═════ Supplied entries ═════
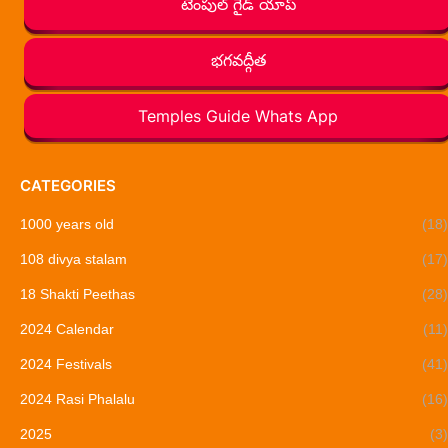
టెంపుల్ గైడ్ యాప్
భగవద్గీత
Temples Guide Whats App
CATEGORIES
1000 years old
(18)
108 divya stalam
(17)
18 Shakti Peethas
(28)
2024 Calendar
(11)
2024 Festivals
(41)
2024 Rasi Phalalu
(16)
2025
(3)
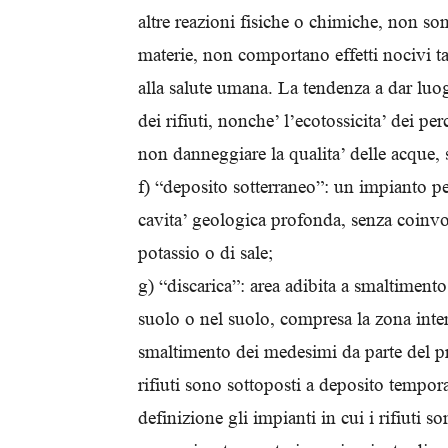
altre reazioni fisiche o chimiche, non son
materie, non comportano effetti nocivi 
alla salute umana. La tendenza a dar luog
dei rifiuti, nonche’ l’ecotossicita’ dei per
non danneggiare la qualita’ delle acque, s
f) “deposito sotterraneo”: un impianto per
cavita’ geologica profonda, senza coinvo
potassio o di sale;
g) “discarica”: area adibita a smaltimento
suolo o nel suolo, compresa la zona inter
smaltimento dei medesimi da parte del pro
rifiuti sono sottoposti a deposito tempor
definizione gli impianti in cui i rifiuti son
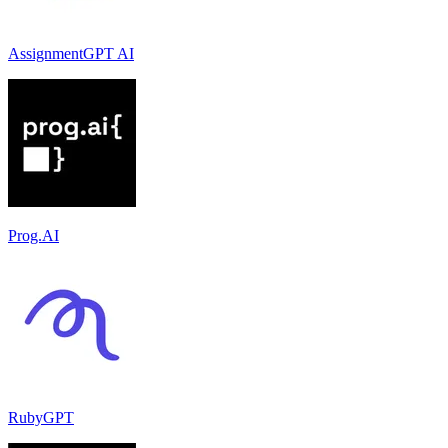
AssignmentGPT AI
Prog.AI
RubyGPT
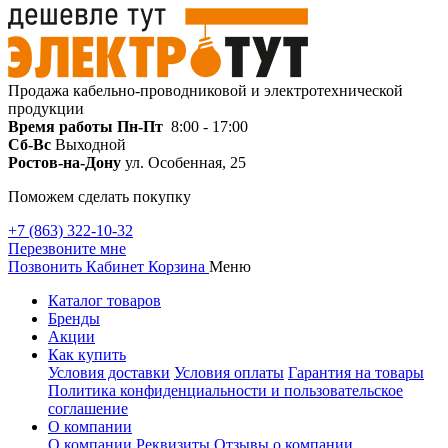
Продажа кабельно-проводниковой и электротехнической
продукции
Время работы
Пн-Пт
8:00 - 17:00
Сб-Вс
Выходной
Ростов-на-Дону
ул. Особенная, 25
Поможем сделать покупку
+7 (863) 322-10-32
Перезвоните мне
Позвонить
Кабинет
Корзина
Меню
Каталог товаров
Бренды
Акции
Как купить
Условия доставки
Условия оплаты
Гарантия на товары
Политика конфиденциальности и пользовательское
соглашение
О компании
О компании
Реквизиты
Отзывы о компании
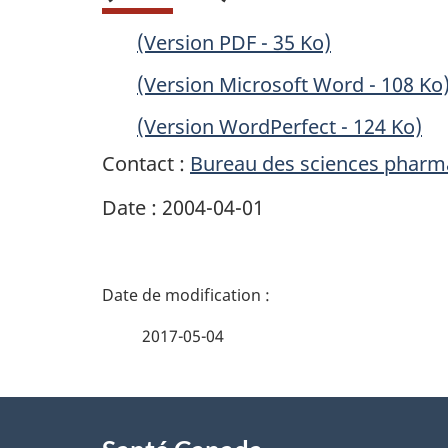
(Version PDF - 35 Ko)
(Version Microsoft Word - 108 Ko
(Version WordPerfect - 124 Ko)
Contact :
Bureau des sciences pharm
Date : 2004-04-01
D
é
2017-05-04
t
À
a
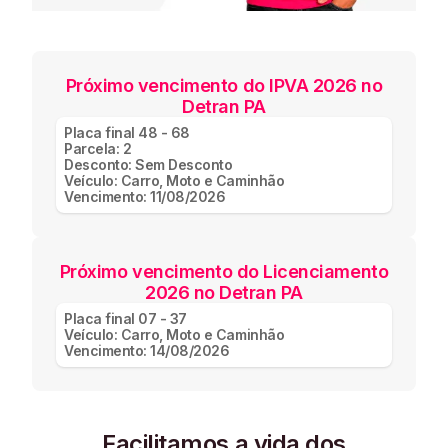
Próximo vencimento do IPVA 2026 no
Detran PA
Placa final
48 - 68
Parcela:
2
Desconto:
Sem Desconto
Veículo:
Carro, Moto e Caminhão
Vencimento:
11/08/2026
Próximo vencimento do Licenciamento
2026 no Detran PA
Placa final
07 - 37
Veículo:
Carro, Moto e Caminhão
Vencimento:
14/08/2026
Facilitamos a vida dos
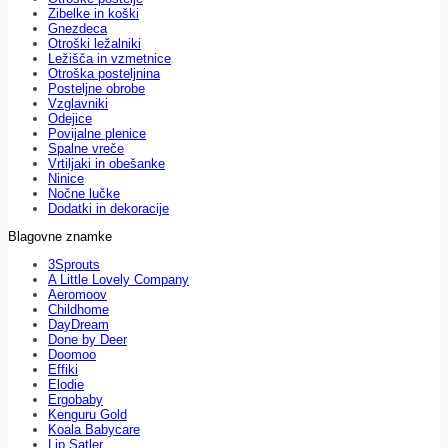
Zibelke in koški
Gnezdeca
Otroški ležalniki
Ležišča in vzmetnice
Otroška posteljnina
Posteljne obrobe
Vzglavniki
Odejice
Povijalne plenice
Spalne vreče
Vrtiljaki in obešanke
Ninice
Nočne lučke
Dodatki in dekoracije
Blagovne znamke
3Sprouts
A Little Lovely Company
Aeromoov
Childhome
DayDream
Done by Deer
Doomoo
Effiki
Elodie
Ergobaby
Kenguru Gold
Koala Babycare
Lip Satler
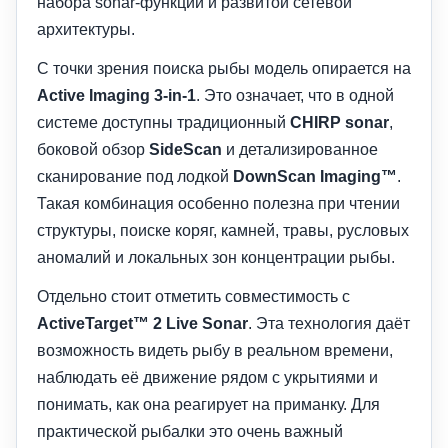
набора sonar-функций и развитой сетевой
архитектуры.
С точки зрения поиска рыбы модель опирается на
Active Imaging 3-in-1
. Это означает, что в одной
системе доступны традиционный
CHIRP sonar
,
боковой обзор
SideScan
и детализированное
сканирование под лодкой
DownScan Imaging™
.
Такая комбинация особенно полезна при чтении
структуры, поиске коряг, камней, травы, русловых
аномалий и локальных зон концентрации рыбы.
Отдельно стоит отметить совместимость с
ActiveTarget™ 2 Live Sonar
. Эта технология даёт
возможность видеть рыбу в реальном времени,
наблюдать её движение рядом с укрытиями и
понимать, как она реагирует на приманку. Для
практической рыбалки это очень важный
═════
Check each line of the entries for "рыбы" and copy those that have it.

С точки зрения поиска рыбы модель опирается на
аномалий и локальных зон концентрации рыбы.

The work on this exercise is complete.